La vitamine E : son action sur l’organisme et les meilleures sources

La vitamine E ou vitamine de la procréation

La vitamine E est connue pour son action de taille dans la protection des cellules de l’organisme. Cette dernière joue également un rôle au sein de la procréation ainsi que dans la synthèse des globules rouges. Découvrez en détail toutes les fonctions de ce micronutriment et les aliments qui en sont riches.

Présentation de la vitamine E

La vitamine E est aussi connue sous le nom de tocophérol. Cette dernière fait partie des vitamines liposolubles. C’est la fameuse vitamine qui a été découverte en 1922 et dénommée « facteur X ». Son appellation « tocophérol » n’est effective qu’en 1936, où son rôle dans la reproduction des animaux a été révélé.

La vitamine est composée de 4 formes de tocophérols et de 4 autres de tocotriénols. C’est dans le premier groupe que l’on retrouve l’alpha-tocophérol. Il s’agit de la forme de la vitamine la plus abondante au sein de l’organisme. Ce dernier a été établi comme unité de mesure en ce qui concerne les apports nutritionnels. Il est également présent dans la plupart des compléments disponibles sur le marché.

Lorsqu’une étiquette fait mention de « tocophérols mélangés », cela signifie que le produit concerné contient, en plus de cette forme, du bêta-tocophérol ainsi que du delta-tocophérol et du gamma-tocophérol. En outre, il faut préciser que le corps assimile mieux les formes naturelles de la vitamine E comparées aux formes synthétiques.
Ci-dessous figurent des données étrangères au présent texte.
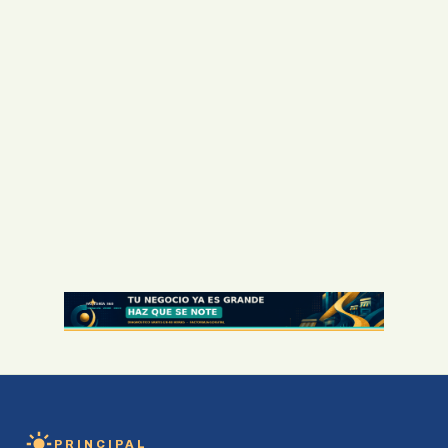
PRINCIPAL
Comment agit la vitamine sur le corps ?

Le tocophérol offre une protection aux cellules, qui est indispensable, plus précisément au niveau de leurs membranes. Il s’agit d’une substance dite antioxydante. Elle œuvre donc dans la neutralisation des radicaux libres présents dans l’organisme. Par ailleurs, la vitamine joue également un rôle antioxydant pour les lipoprotéines à faible densité. Sinon, un des symptômes de cette oxydation est l’athérosclérose, qui aboutit ensuite sur les maladies cardiovasculaires. La vitamine E peut agir en synergie avec d’autres vitamines, telles que la vitamine C ou encore le bêta-carotène. Il en est de même pour le sélénium. Son rôle pour la procréation est connu depuis longtemps.

Dans quels aliments est-il possible de retrouver cette vitamine?

Le tocophérol est majoritairement présent dans les matières grasses, surtout l’huile de tournesol (75 mg/100 g), de colza (42 mg/100 g) et de noisette (49 mg/100 g). Les margarines à base d’huile (27 mg/100 g) en sont également riches. De même pour les fruits secs oléagineux, l’amande (14,6 mg/100 g) ou la noix (3,5 à 8,5 mg/100 g).

Il est également possible de retrouver cette vitamine dans les fruits (1,2 à 2,4 mg/100 g) et légumes (1 à 2 mg/100 g), tels que la mûre, la pêche, le kiwi ou encore l’épinard et le brocoli. Les poissons (0,3 à 2 mg/100 g) et les œufs (1,3 mg/100 g) en contiennent également. Certaines céréales (2 à 6,3 mg/100 g), conçues pour la préparation du petit-déjeuner, peuvent être enrichies par ce micronutriment. Enfin, le germe de blé peut faire office de complément.

Comment se manifeste une carence et quel est l’apport journalier conseillé?

Il est très rare de rencontrer ce cas dans les pays développés. Cependant, cela s’avère possible lorsqu’une maladie provoque des troubles dus à l’absorption massive de matières grasses. Il s’agit de la fibrose kystique ou encore de la maladie de Crohn. À ces termes, la carence peut provoquer des troubles neurologiques.

L’apport nutritionnel recommandé est de l’ordre de 15 mg/jour. On parle ici de la forme naturelle de la vitamine.